┌──
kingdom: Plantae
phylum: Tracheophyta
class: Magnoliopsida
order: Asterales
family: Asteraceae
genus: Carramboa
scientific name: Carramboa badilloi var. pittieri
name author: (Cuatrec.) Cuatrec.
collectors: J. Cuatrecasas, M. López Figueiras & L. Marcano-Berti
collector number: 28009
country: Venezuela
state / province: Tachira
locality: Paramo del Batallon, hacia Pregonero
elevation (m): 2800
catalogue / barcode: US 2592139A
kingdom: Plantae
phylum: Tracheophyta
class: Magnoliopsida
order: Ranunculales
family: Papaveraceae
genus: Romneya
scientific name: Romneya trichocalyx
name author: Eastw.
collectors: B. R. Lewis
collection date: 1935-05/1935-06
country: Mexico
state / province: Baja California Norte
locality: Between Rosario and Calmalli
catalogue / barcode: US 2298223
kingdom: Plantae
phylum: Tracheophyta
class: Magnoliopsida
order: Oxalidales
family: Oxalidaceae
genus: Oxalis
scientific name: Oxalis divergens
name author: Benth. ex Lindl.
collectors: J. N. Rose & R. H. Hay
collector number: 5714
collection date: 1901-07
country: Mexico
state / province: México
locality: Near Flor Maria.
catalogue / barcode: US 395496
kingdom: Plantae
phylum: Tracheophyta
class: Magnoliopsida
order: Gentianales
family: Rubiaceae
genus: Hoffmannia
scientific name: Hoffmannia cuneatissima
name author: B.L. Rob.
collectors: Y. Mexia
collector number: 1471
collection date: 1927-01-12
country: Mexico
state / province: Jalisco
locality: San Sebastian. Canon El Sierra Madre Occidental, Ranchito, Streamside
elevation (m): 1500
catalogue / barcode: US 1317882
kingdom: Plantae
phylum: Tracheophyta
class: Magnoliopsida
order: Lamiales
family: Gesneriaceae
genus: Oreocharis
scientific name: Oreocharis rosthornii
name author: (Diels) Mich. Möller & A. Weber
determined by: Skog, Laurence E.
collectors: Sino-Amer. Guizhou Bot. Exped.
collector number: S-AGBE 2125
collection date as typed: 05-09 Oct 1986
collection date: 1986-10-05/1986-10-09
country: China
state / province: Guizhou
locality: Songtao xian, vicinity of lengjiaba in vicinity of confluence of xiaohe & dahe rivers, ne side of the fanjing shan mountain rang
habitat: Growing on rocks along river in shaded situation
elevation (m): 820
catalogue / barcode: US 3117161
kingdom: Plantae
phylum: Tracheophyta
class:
└──
Written task:
Retype every one of the rows above line by line, with each character and the line order unchanged.

Response:
kingdom: Plantae
phylum: Tracheophyta
class: Magnoliopsida
order: Asterales
family: Asteraceae
genus: Carramboa
scientific name: Carramboa badilloi var. pittieri
name author: (Cuatrec.) Cuatrec.
collectors: J. Cuatrecasas, M. López Figueiras & L. Marcano-Berti
collector number: 28009
country: Venezuela
state / province: Tachira
locality: Paramo del Batallon, hacia Pregonero
elevation (m): 2800
catalogue / barcode: US 2592139A
kingdom: Plantae
phylum: Tracheophyta
class: Magnoliopsida
order: Ranunculales
family: Papaveraceae
genus: Romneya
scientific name: Romneya trichocalyx
name author: Eastw.
collectors: B. R. Lewis
collection date: 1935-05/1935-06
country: Mexico
state / province: Baja California Norte
locality: Between Rosario and Calmalli
catalogue / barcode: US 2298223
kingdom: Plantae
phylum: Tracheophyta
class: Magnoliopsida
order: Oxalidales
family: Oxalidaceae
genus: Oxalis
scientific name: Oxalis divergens
name author: Benth. ex Lindl.
collectors: J. N. Rose & R. H. Hay
collector number: 5714
collection date: 1901-07
country: Mexico
state / province: México
locality: Near Flor Maria.
catalogue / barcode: US 395496
kingdom: Plantae
phylum: Tracheophyta
class: Magnoliopsida
order: Gentianales
family: Rubiaceae
genus: Hoffmannia
scientific name: Hoffmannia cuneatissima
name author: B.L. Rob.
collectors: Y. Mexia
collector number: 1471
collection date: 1927-01-12
country: Mexico
state / province: Jalisco
locality: San Sebastian. Canon El Sierra Madre Occidental, Ranchito, Streamside
elevation (m): 1500
catalogue / barcode: US 1317882
kingdom: Plantae
phylum: Tracheophyta
class: Magnoliopsida
order: Lamiales
family: Gesneriaceae
genus: Oreocharis
scientific name: Oreocharis rosthornii
name author: (Diels) Mich. Möller & A. Weber
determined by: Skog, Laurence E.
collectors: Sino-Amer. Guizhou Bot. Exped.
collector number: S-AGBE 2125
collection date as typed: 05-09 Oct 1986
collection date: 1986-10-05/1986-10-09
country: China
state / province: Guizhou
locality: Songtao xian, vicinity of lengjiaba in vicinity of confluence of xiaohe & dahe rivers, ne side of the fanjing shan mountain rang
habitat: Growing on rocks along river in shaded situation
elevation (m): 820
catalogue / barcode: US 3117161
kingdom: Plantae
phylum: Tracheophyta
class:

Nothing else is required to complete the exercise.